*DATA ENTRIES*:
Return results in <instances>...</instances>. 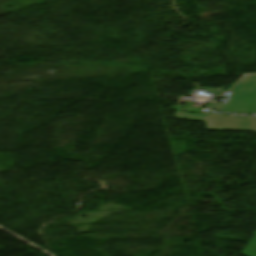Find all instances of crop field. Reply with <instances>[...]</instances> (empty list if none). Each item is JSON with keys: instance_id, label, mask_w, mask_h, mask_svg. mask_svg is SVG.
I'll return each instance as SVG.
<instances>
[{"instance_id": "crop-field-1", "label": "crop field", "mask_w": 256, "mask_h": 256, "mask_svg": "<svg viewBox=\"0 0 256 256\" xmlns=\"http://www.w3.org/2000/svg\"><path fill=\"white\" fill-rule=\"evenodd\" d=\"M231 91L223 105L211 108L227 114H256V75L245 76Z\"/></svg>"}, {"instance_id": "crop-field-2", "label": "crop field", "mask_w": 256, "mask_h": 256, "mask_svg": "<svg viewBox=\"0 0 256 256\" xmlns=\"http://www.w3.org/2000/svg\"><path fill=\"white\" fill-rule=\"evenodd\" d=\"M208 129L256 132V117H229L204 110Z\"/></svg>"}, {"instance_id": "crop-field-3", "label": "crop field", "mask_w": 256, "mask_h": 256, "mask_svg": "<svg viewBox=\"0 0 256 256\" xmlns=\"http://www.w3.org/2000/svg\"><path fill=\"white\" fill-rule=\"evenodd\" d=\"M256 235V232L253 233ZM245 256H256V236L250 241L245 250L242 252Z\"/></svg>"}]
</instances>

...

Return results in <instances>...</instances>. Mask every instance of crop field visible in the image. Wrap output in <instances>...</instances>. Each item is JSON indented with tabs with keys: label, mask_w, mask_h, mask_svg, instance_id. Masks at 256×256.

*SET TASK*: Pull out each line of the items that contains the string "image". Letter case must match.

*RESPONSE FOR THIS EXERCISE*:
Return results in <instances>...</instances>. Mask every instance of crop field visible in the image. Wrap output in <instances>...</instances>. Each item is JSON indented with tabs with keys: label, mask_w, mask_h, mask_svg, instance_id. Masks at 256×256.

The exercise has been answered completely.